The Hotline issued a statement warning that "the deportation of asylum seekers to Egypt without receiving assurances that they will not be deported to their countries constitutes a blatant violation of international law."

The organization points to United Nations conventions on refugees, to which Israel is a signatory, forbidding the deportation of people seeking asylum to a country where they could be exposed to conditions that could threaten their lives.

"Egypt has a proven record of returning refugees to their country of origin, where they died," the organization's statement charges.

In the past, the UN High Commission for Refugees had made it clear to Israel that it opposed the deporting of refugees if no guarantees were secured that they would not be sent back to Sudan.

In Sudan, people who have been to Israel may face threats to their lives.

In talks yesterday on the African refugees, Prime Minister Ehud Olmert said that any refugee caught crossing into Israel from Egypt would be returned to that country through an official crossing.

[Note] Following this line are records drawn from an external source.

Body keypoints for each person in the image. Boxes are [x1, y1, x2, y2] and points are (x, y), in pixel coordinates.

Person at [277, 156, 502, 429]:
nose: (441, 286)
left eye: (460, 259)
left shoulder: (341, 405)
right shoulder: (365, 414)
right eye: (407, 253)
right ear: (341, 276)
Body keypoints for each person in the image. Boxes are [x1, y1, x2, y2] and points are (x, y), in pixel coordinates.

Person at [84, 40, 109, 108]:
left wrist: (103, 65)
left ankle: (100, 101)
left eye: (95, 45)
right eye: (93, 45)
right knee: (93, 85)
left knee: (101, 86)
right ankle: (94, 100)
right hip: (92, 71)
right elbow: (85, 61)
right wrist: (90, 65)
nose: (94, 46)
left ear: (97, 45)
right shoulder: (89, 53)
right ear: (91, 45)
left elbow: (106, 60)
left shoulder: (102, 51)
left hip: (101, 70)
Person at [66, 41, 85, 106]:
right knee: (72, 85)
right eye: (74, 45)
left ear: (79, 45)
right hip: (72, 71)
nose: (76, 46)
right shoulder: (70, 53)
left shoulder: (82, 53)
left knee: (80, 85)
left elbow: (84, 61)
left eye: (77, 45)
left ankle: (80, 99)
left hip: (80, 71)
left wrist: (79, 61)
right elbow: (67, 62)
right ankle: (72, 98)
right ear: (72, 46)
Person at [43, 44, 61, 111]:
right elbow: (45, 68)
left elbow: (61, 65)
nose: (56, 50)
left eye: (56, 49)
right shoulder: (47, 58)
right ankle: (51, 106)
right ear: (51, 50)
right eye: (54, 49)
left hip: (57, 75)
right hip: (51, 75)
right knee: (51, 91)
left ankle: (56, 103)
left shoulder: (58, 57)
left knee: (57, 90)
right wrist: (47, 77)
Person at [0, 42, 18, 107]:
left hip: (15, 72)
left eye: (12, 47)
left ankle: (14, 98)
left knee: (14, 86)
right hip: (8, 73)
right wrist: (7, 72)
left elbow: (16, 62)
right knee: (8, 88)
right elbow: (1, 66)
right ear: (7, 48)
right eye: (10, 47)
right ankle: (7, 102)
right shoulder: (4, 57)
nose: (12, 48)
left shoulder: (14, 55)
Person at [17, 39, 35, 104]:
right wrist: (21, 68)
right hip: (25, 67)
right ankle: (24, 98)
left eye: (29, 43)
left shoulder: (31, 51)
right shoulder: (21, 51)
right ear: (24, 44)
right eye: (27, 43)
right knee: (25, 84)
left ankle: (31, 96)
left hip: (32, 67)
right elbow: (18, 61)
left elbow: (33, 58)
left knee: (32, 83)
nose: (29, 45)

Olmert said the matter had been finalized in discussions with Egyptian President Hosni Mubarak last week.

The prime minister also said Mubarak has promised that Egypt would step up its efforts to stem the flow of African refugees seeking to cross into Israel from Sinai.

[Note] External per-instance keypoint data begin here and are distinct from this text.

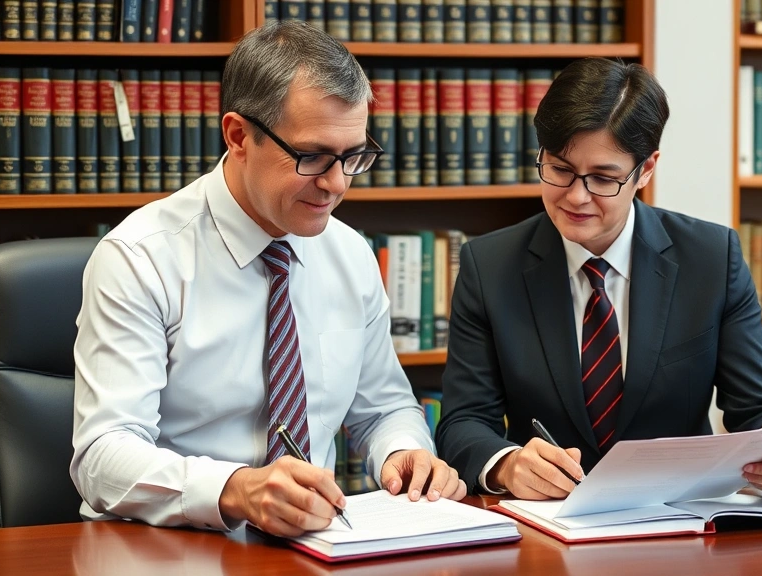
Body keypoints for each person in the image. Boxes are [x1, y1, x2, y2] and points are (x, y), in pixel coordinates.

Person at [70, 21, 467, 538]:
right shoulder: (141, 258)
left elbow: (384, 407)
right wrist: (236, 489)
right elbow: (102, 457)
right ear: (238, 136)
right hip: (168, 547)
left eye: (353, 156)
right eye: (312, 156)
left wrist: (404, 450)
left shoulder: (351, 254)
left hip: (313, 546)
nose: (336, 184)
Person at [434, 58, 762, 500]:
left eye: (603, 178)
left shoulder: (712, 258)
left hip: (678, 518)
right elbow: (463, 421)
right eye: (560, 170)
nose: (576, 197)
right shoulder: (488, 265)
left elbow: (761, 409)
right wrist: (507, 465)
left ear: (646, 169)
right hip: (547, 521)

However, in a statement from the Prime Minister's Office, there was no reference to whether Olmert had been given guarantees by Mubarak that the refugees would not be sent to Sudan.

The statement only mentioned that the Israel Defense Forces' role would be to track and arrest the refugees and return them to Egypt through the official border crossings "on the basis of Egyptian commitment guaranteeing their well-being."

In the statement, Israel would "examine the possibility of assisting a small number of the refugees from Darfur who are now in Israel."

However, this would only be done "after the influx of the refugees is completely contained."

According to an inter-ministerial committee, which was headed by Interior Minister Roni Bar-On and which presented its conclusions on refugees crossing into Israel from Sinai, about 1,400 such illegal immigrants are currently in Israel.

Most of them are from Sudan and Eritrea, and they are believed to have been motivated by economic reasons in sneaking into Israel.

The committee also noted that the Sinai is used not only by African economic refugees, but by some from Eastern Europe and East Asia.

At least 350 of those who crossed from Sinai are refugees from the crisis in Darfur in western Sudan.

The board chairman of the Yad Vashem Holocaust Memorial Museum, Yosef Lapid, said yesterday that as far as he is aware there is no intention to deport any refugees from Darfur - only those from other parts of Sudan.

He warned that if Darfur refugees are deported, there will be public opposition and he will be part of it.